Stored data
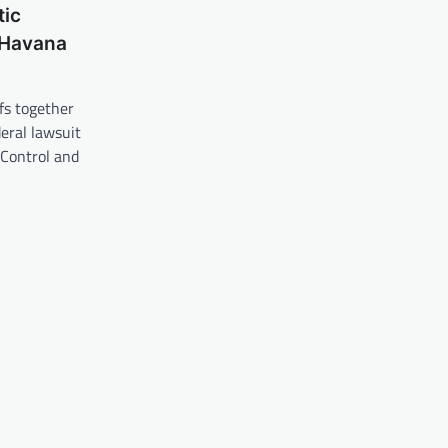
ic
 Havana
ffs together
deral lawsuit
 Control and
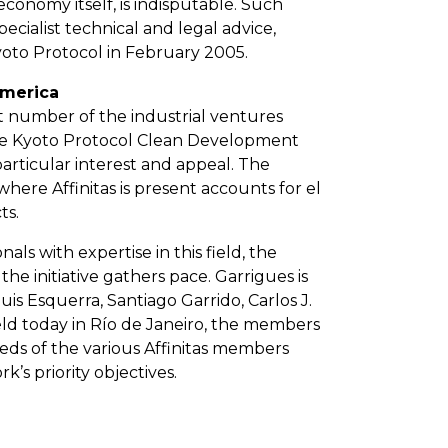
 economy itself, is indisputable. Such
cialist technical and legal advice,
Kyoto Protocol in February 2005.
America
nt number of the industrial ventures
 the Kyoto Protocol Clean Development
articular interest and appeal. The
ere Affinitas is present accounts for el
ts.
als with expertise in this field, the
he initiative gathers pace. Garrigues is
is Esquerra, Santiago Garrido, Carlos J.
ld today in Río de Janeiro, the members
eds of the various Affinitas members
k’s priority objectives.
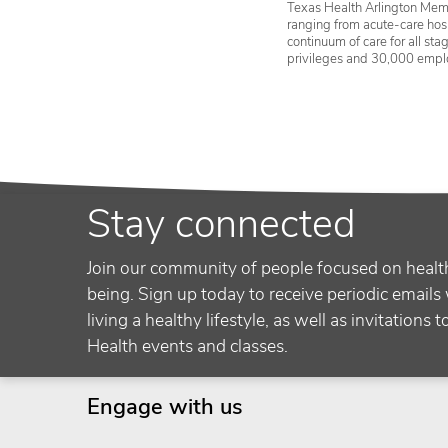
Texas Health Arlington Memo
ranging from acute-care hosp
continuum of care for all st
privileges and 30,000 empl
Stay connected
Join our community of people focused on healt
being. Sign up today to receive periodic emails 
living a healthy lifestyle, as well as invitations 
Health events and classes.
Engage with us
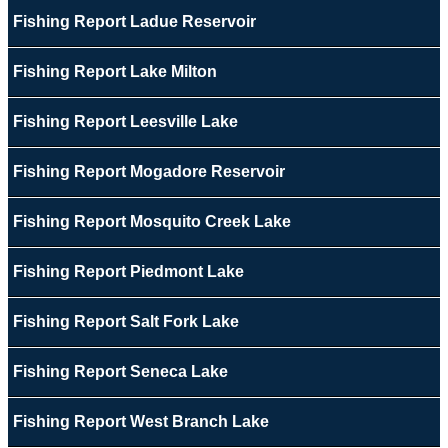
Fishing Report Ladue Reservoir
Fishing Report Lake Milton
Fishing Report Leesville Lake
Fishing Report Mogadore Reservoir
Fishing Report Mosquito Creek Lake
Fishing Report Piedmont Lake
Fishing Report Salt Fork Lake
Fishing Report Seneca Lake
Fishing Report West Branch Lake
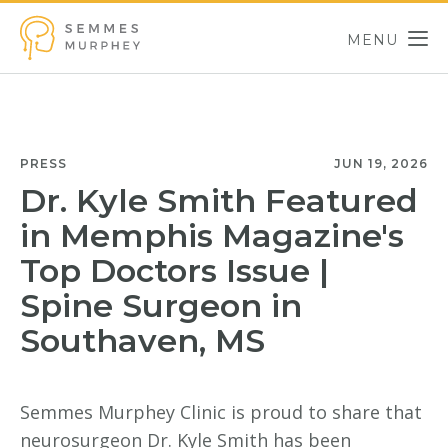
Skip to main content
MENU
Semmes Murphey
PRESS
JUN 19, 2026
Dr. Kyle Smith Featured
in Memphis Magazine's
Top Doctors Issue |
Spine Surgeon in
Southaven, MS
Semmes Murphey Clinic is proud to share that
neurosurgeon Dr. Kyle Smith has been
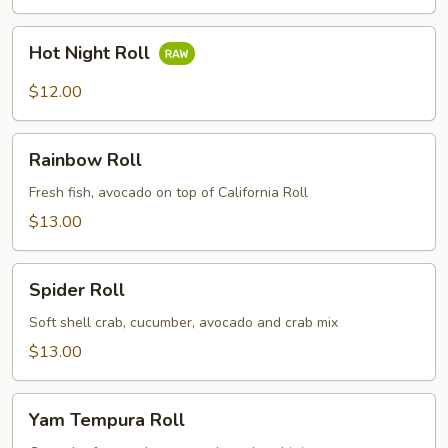
Hot
Hot Night Roll
Night
Roll
$12.00
Rainbow
Rainbow Roll
Roll
Fresh fish, avocado on top of California Roll
$13.00
Spider
Spider Roll
Roll
Soft shell crab, cucumber, avocado and crab mix
$13.00
Yam
Yam Tempura Roll
Tempura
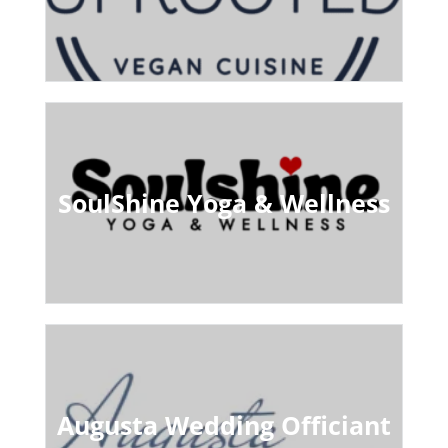
SoulShine Yoga & Wellness
Augusta Wedding Officiant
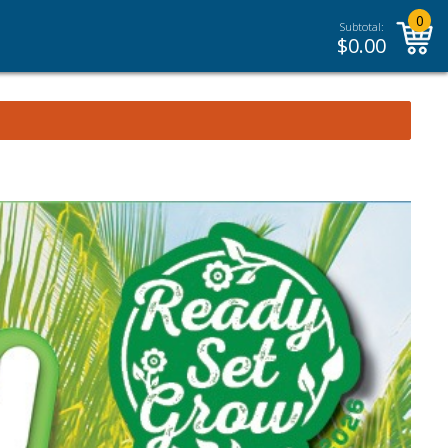
0
Subtotal:
$
0.00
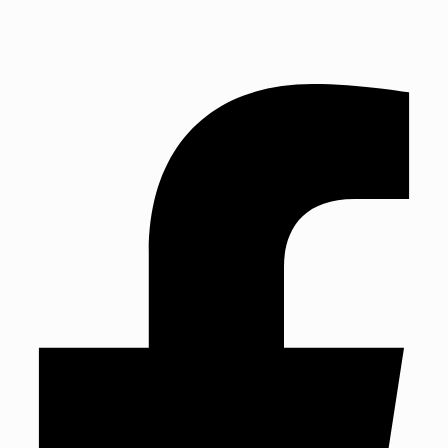
TEL: 01243 827888 | Established in 1993
TEL: 01243 827888
Established in 1993
Mon: Fri 9am – 5:30pm | Sat: 9am – 4pm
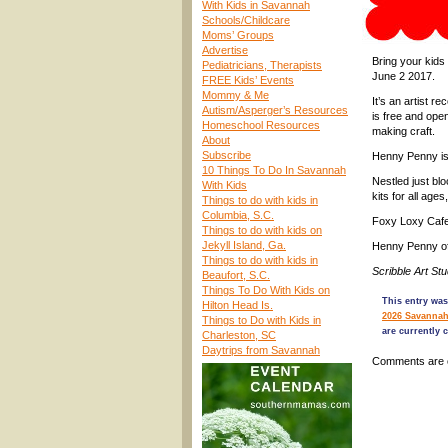
With Kids in Savannah
Schools/Childcare
Moms’ Groups
Advertise
Bring your kids
Pediatricians, Therapists
June 2 2017.
FREE Kids’ Events
Mommy & Me
It’s an artist 
Autism/Asperger’s Resources
is free and open
Homeschool Resources
making craft.
About
Subscribe
Henny Penny is 
10 Things To Do In Savannah
Nestled just bl
With Kids
kits for all age
Things to do with kids in
Columbia, S.C.
Foxy Loxy Cafe 
Things to do with kids on
Jekyll Island, Ga.
Henny Penny off
Things to do with kids in
Scribble Art S
Beaufort, S.C.
Things To Do With Kids on
This entry was
Hilton Head Is.
2026 Savannah
Things to Do with Kids in
are currently 
Charleston, SC
Daytrips from Savannah
Comments are 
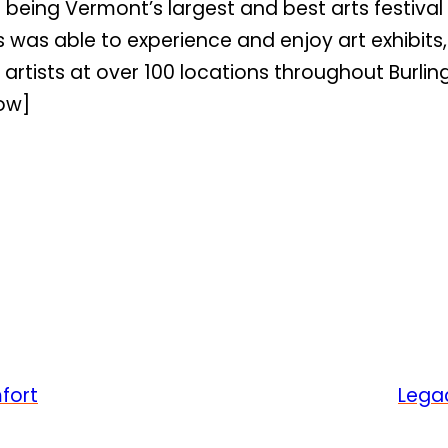
s being Vermont’s largest and best arts festiv
rs was able to experience and enjoy art exhibit
artists at over 100 locations throughout Burlingt
ow]
fort
Legac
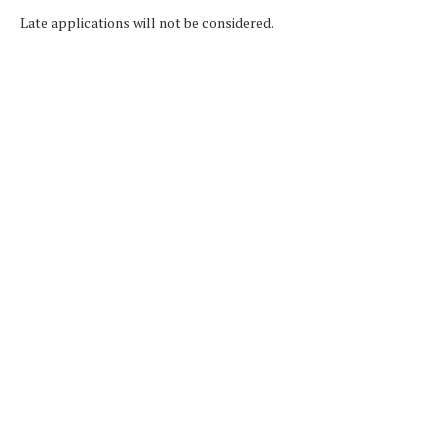
Late applications will not be considered.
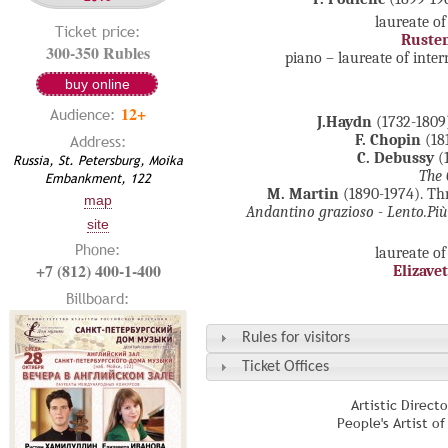
laureate of
Ticket price:
Ruste
300-350 Rubles
piano – laureate of inte
buy online
12+
Audience:
J.Haydn
(1732-1809
Address:
F. Chopin
(18
C. Debussy
(1
Russia, St. Petersburg, Moika
The 
Embankment, 122
M. Martin
(1890-1974). Thr
map
Andantino grazioso -
Lento
.
Pi
site
Phone:
laureate of
+7 (812) 400-1-400
Elizave
Billboard:
Rules for visitors
Ticket Offices
Artistic Direct
People's Artist o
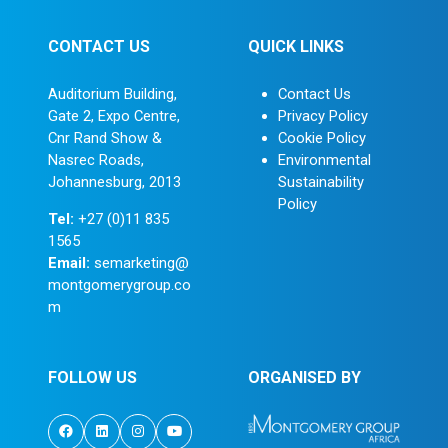
CONTACT US
QUICK LINKS
Auditorium Building,
Contact Us
Gate 2, Expo Centre,
Privacy Policy
Cnr Rand Show &
Cookie Policy
Nasrec Roads,
Environmental
Johannesburg, 2013
Sustainability
Policy
Tel:
+27 (0)11 835
1565
Email:
semarketing@
montgomerygroup.co
m
FOLLOW US
ORGANISED BY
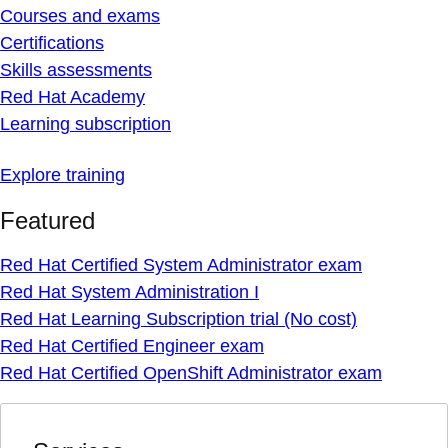
Courses and exams
Certifications
Skills assessments
Red Hat Academy
Learning subscription
Explore training
Featured
Red Hat Certified System Administrator exam
Red Hat System Administration I
Red Hat Learning Subscription trial (No cost)
Red Hat Certified Engineer exam
Red Hat Certified OpenShift Administrator exam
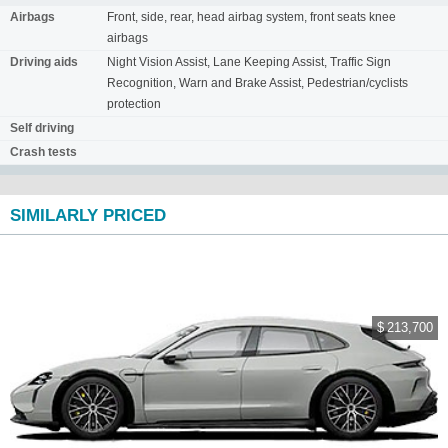
Airbags
Front, side, rear, head airbag system, front seats knee
airbags
Driving aids
Night Vision Assist, Lane Keeping Assist, Traffic Sign
Recognition, Warn and Brake Assist, Pedestrian/cyclists
protection
Self driving
Crash tests
SIMILARLY PRICED
$ 213,700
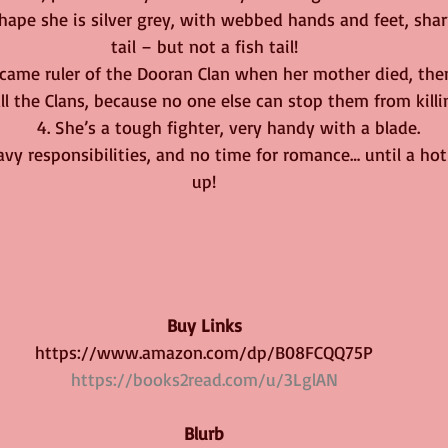
 shape she is silver grey, with webbed hands and feet, shar
tail – but not a fish tail!
e became ruler of the Dooran Clan when her mother died, th
all the Clans, because no one else can stop them from killi
         4. She’s a tough fighter, very handy with a blade.
 heavy responsibilities, and no time for romance… until a ho
up!
Buy Links
https://www.amazon.com/dp/B08FCQQ75P
https://books2read.com/u/3LglAN
Blurb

> [Instructions for the task]:
Skipping all images, print the data above a second time exactly.

> [Result below]:
ic
 Havana
ffs together
deral lawsuit
 Control and
 economy itself, is indisputable. Such
cialist technical and legal advice,
Kyoto Protocol in February 2005.
America
nt number of the industrial ventures
 the Kyoto Protocol Clean Development
articular interest and appeal. The
ere Affinitas is present accounts for el
ts.
als with expertise in this field, the
he initiative gathers pace. Garrigues is
is Esquerra, Santiago Garrido, Carlos J.
ld today in Río de Janeiro, the members
eds of the various Affinitas members
k’s priority objectives.
Texas Health Arlington Memo
ranging from acute-care hosp
continuum of care for all st
privileges and 30,000 empl
Stay connected
Join our community of people focused on healt
being. Sign up today to receive periodic emails 
living a healthy lifestyle, as well as invitations 
Health events and classes.
Engage with us
Fishing Report Ladue Reservoir
Fishing Report Lake Milton
Fishing Report Leesville Lake
Fishing Report Mogadore Reservoir
Fishing Report Mosquito Creek Lake
Fishing Report Piedmont Lake
Fishing Report Salt Fork Lake
Fishing Report Seneca Lake
Fishing Report West Branch Lake
Skip to main content
MENU
Semmes Murphey
PRESS
JUN 19, 2026
Dr. Kyle Smith Featured
in Memphis Magazine's
Top Doctors Issue |
Spine Surgeon in
Southaven, MS
Semmes Murphey Clinic is proud to share that
neurosurgeon Dr. Kyle Smith has been
Hot
Hot Night Roll
Night
Roll
$12.00
Rainbow
Rainbow Roll
Roll
Fresh fish, avocado on top of California Roll
$13.00
Spider
Spider Roll
Roll
Soft shell crab, cucumber, avocado and crab mix
$13.00
Yam
Yam Tempura Roll
Tempura
SoulShine Yoga & Wellness
Augusta Wedding Officiant
0
Subtotal:
$
0.00
TEL: 01243 827888 | Established in 1993
TEL: 01243 827888
Established in 1993
Mon: Fri 9am – 5:30pm | Sat: 9am – 4pm
With Kids in Savannah
Schools/Childcare
Moms’ Groups
Advertise
Bring your kids
Pediatricians, Therapists
June 2 2017.
FREE Kids’ Events
Mommy & Me
It’s an artist 
Autism/Asperger’s Resources
is free and open
Homeschool Resources
making craft.
About
Subscribe
Henny Penny is 
10 Things To Do In Savannah
Nestled just bl
With Kids
kits for all age
Things to do with kids in
Columbia, S.C.
Foxy Loxy Cafe 
Things to do with kids on
Jekyll Island, Ga.
Henny Penny off
Things to do with kids in
Scribble Art S
Beaufort, S.C.
Things To Do With Kids on
This entry was
Hilton Head Is.
2026 Savannah
Things to Do with Kids in
are currently 
Charleston, SC
Daytrips from Savannah
Comments are 
s being Vermont’s largest and best arts festiv
rs was able to experience and enjoy art exhibit
artists at over 100 locations throughout Burlingt
ow]
fort
Legac
Late applications will not be considered.
laureate of
Ticket price:
Ruste
300-350 Rubles
piano – laureate of inte
buy online
12+
Audience:
J.Haydn
(1732-1809
Address:
F. Chopin
(18
C. Debussy
(1
Russia, St. Petersburg, Moika
The 
Embankment, 122
M. Martin
(1890-1974). Thr
map
Andantino grazioso -
Lento
.
Pi
site
Phone:
laureate of
+7 (812) 400-1-400
Elizave
Billboard:
Rules for visitors
Ticket Offices
Artistic Direct
People's Artist o
CONTACT US
QUICK LINKS
Auditorium Building,
Contact Us
Gate 2, Expo Centre,
Privacy Policy
Cnr Rand Show &
Cookie Policy
Nasrec Roads,
Environmental
Johannesburg, 2013
Sustainability
Policy
Tel:
+27 (0)11 835
1565
Email:
semarketing@
montgomerygroup.co
m
FOLLOW US
ORGANISED BY
Courses and exams
Certifications
Skills assessments
Red Hat Academy
Learning subscription
Explore training
Featured
Red Hat Certified System Administrator exam
Red Hat System Administration I
Red Hat Learning Subscription trial (No cost)
Red Hat Certified Engineer exam
Red Hat Certified OpenShift Administrator exam
Airbags
Front, side, rear, head airbag system, front seats knee
airbags
Driving aids
Night Vision Assist, Lane Keeping Assist, Traffic Sign
Recognition, Warn and Brake Assist, Pedestrian/cyclists
protection
Self driving
Crash tests
SIMILARLY PRICED
$ 213,700
 shape she is silver grey, with webbed hands and feet, shar
tail – but not a fish tail!
e became ruler of the Dooran Clan when her mother died, th
all the Clans, because no one else can stop them from killi
         4. She’s a tough fighter, very handy with a blade.
 heavy responsibilities, and no time for romance… until a ho
up!
Buy Links
https://www.amazon.com/dp/B08FCQQ75P
https://books2read.com/u/3LglAN
Blurb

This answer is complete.